Collected data
= Beginning of Section =

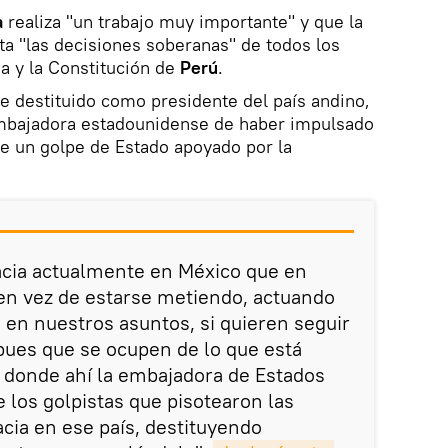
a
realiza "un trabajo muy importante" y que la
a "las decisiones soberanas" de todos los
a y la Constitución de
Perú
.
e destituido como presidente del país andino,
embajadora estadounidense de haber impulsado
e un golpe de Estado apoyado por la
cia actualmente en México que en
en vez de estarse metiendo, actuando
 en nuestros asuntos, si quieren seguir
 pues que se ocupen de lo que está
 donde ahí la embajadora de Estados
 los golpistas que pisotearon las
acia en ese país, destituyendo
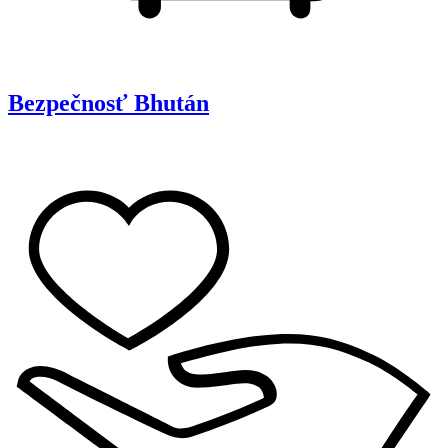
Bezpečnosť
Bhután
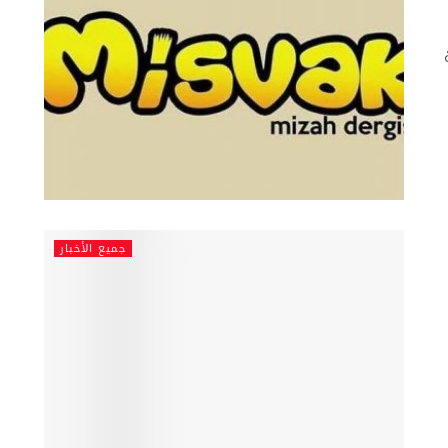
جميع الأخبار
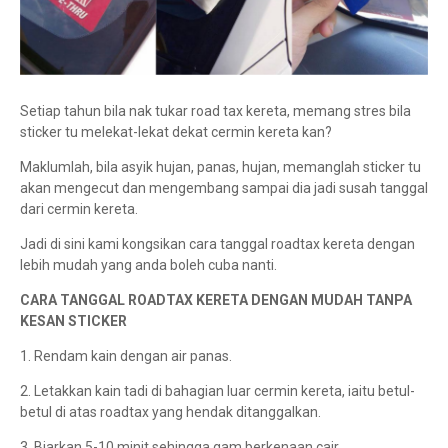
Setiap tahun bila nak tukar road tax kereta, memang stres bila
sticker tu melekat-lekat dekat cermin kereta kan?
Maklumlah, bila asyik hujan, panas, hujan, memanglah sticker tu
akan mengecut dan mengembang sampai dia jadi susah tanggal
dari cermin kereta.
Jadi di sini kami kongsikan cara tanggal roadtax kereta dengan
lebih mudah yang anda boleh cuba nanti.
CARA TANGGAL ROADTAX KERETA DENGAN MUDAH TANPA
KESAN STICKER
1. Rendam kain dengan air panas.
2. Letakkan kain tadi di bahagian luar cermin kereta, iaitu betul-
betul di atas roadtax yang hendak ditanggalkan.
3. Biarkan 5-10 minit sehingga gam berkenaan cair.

= End of Section =
= Beginning of Section =

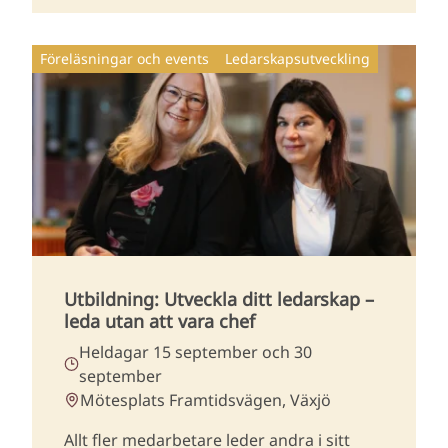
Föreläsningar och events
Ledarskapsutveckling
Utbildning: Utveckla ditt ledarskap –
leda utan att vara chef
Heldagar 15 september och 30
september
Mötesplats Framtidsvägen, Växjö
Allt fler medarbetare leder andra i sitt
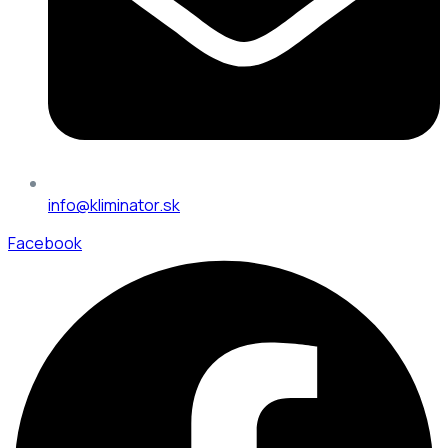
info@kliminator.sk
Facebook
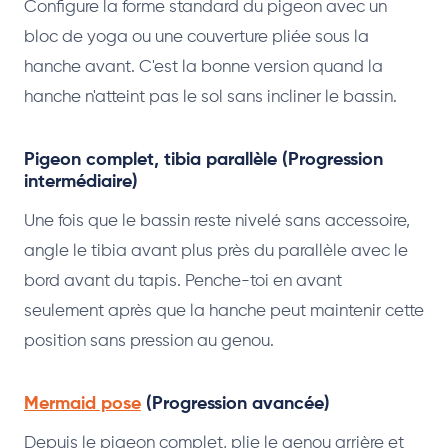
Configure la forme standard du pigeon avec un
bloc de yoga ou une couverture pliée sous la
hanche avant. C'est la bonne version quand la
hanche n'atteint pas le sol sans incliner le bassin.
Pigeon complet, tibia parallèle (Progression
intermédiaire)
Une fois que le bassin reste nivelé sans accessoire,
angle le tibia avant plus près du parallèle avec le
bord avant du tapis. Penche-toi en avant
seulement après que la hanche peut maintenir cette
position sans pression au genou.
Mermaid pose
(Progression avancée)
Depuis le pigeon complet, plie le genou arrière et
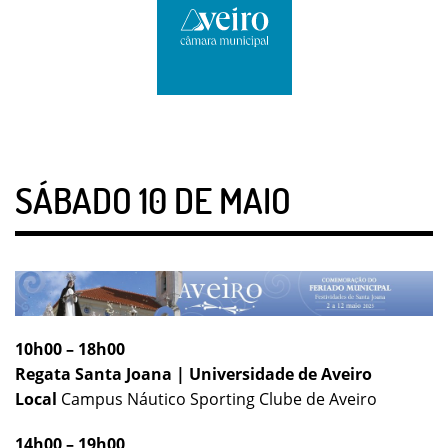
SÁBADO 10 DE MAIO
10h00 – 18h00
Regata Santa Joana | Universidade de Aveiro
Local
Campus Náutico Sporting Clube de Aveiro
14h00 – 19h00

= End of Section =

> **Your assignment**:
Looking at the data above, show all lines where the word "Progression" occurs.

> **Answer space**:
Pigeon complet, tibia parallèle (Progression
(Progression avancée)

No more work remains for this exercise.